I slipped up when Father saw a letter addressed to Roy Acuff, care of the Grand Old Opry, and wanted me to explain what I was doing. I told him I could play his theme song “The Wabash Cannon Ball” on the bagpipes.
Sure enough, the first words out of the Old Boy’s mouth were, “You don’t want to do that.”
My sister was worse. She stuttered and stammered and finally wailed, “Roy Acuff? No! That’s hillbilly music! Don’t you care what my friend will say if they find out? My social life will be ruined!”
They didn’t need to worry. My letter must have got lost in the mail because I never heard from Acuff. I quit waiting after learning he died in1992.
Still, we have to deal with people who want to spoil our fun with their cautious, “I don’t think you want to do that,” cold water thrown on us.
The other thing that stops us from cutting loose and having fun is the question, “What would people say?” or the dire warning, “People will talk.”
That is what Michael Caine, in the role of Bernard Jordan, ran into in his final film during his final film, 2023’s “The Great Escaper.”
He and his wife, played by Glenda Jackson, are in their 90s and living in a retirement home when he wants to join long-ago army mates in France on the 70th anniversary of D-Day.
The challenge and drama come from the commandant of the nursing home, who puts his foot down despite the support of his wife. The magic happens when he kisses her goodbye and goes over the wall in the middle of the night. The alarm is sounded when they discover his escape, but they are too late. He’s already on a boat going to Normandy.
The administrators worry about what people will say when they learn the news, also too late. People talk, the media finds out and the couple takes home a nice paycheck because of it.
Worried that someone might talk or disapprove of you finally settling down to write poems or paint pictures? Concerned what others might say if you start learning how to play the flugelhorn or double-belled euphonium? Or, like President George H.W. Bush, go skydiving on your 90th birthday?
Well, let people talk. If you like vintage clothing and want to dress like the Boardwalk gangsters in the 1930s, or put on your shiniest flapper dress and learn the Charleston, then go for it. And while the Olds tut-tut away, you get to have the time of your life singing, “Old King Tut, Tut, Tut” along with Eddie Cantor as you do the shimmy-shake.
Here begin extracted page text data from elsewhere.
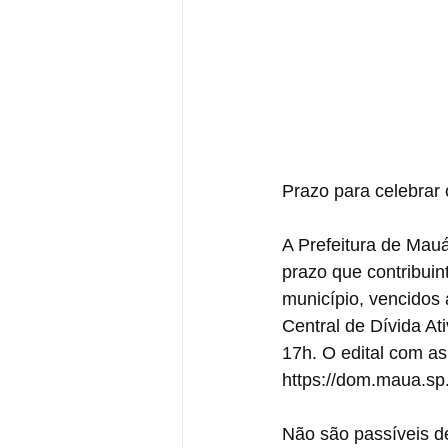
Prazo para celebrar 
A Prefeitura de Mauá
prazo que contribuin
município, vencidos 
Central de Dívida At
17h. O edital com as
https://dom.maua.sp
Não são passíveis de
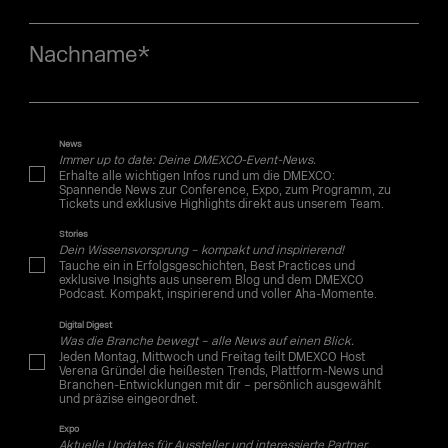
Nachname
*
News
Immer up to date: Deine DMEXCO-Event-News.
Erhalte alle wichtigen Infos rund um die DMEXCO:
Spannende News zur Conference, Expo, zum Programm, zu
Tickets und exklusive Highlights direkt aus unserem Team.
Stories
Dein Wissensvorsprung – kompakt und inspirierend!
Tauche ein in Erfolgsgeschichten, Best Practices und
exklusive Insights aus unserem Blog und dem DMEXCO
Podcast. Kompakt, inspirierend und voller Aha-Momente.
Digital Digest
Was die Branche bewegt – alle News auf einen Blick.
Jeden Montag, Mittwoch und Freitag teilt DMEXCO Host
Verena Gründel die heißesten Trends, Plattform-News und
Branchen-Entwicklungen mit dir – persönlich ausgewählt
und präzise eingeordnet.
Expo
Aktuelle Updates für Aussteller und interessierte Partner.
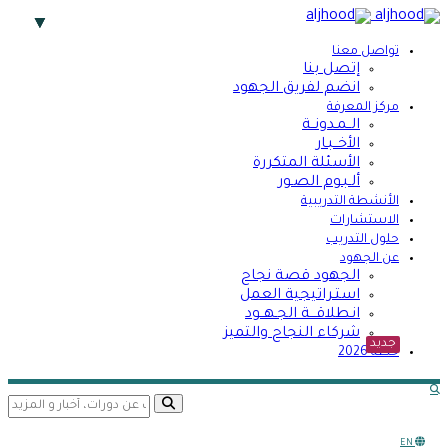
تواصل معنا
إتصل بنا
انضم لفريق الجهود
مركز المعرفة
الــمـدونــة
الأخــبـار
الأسئلة المتكررة
ألـبـوم الصـور
الأنشطة التدريبية
الاستشارات
حلول التدريب
عن الجهود
الجهود قصة نجاح
استـراتيجية العمل
انـطلاقـــة الجـهــود
شركاء النجاح والتميز
جديد
خطة 2026
search opener
search
EN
If you have the money, go on the safari that you read about as a child. Take up a new hobby. Build your own telescope. Get a shortwave radio license and talk to people around the world.
Now we are the latest Olds, it’s our turn to shake things up. My Aunt Toxic amused us demonstrating the Charleston from when she was a young woman; we can show the kids how the twist is really done, and send them running for the hills with a ukulele as we sing in a falsetto “Tiptoe Through the Tulips.”
Just go have fun. Stir things up, be eccentric, scandalize the Olds, your children and grands, fellow church members and anyone else who looks like they were weaned on a pickle.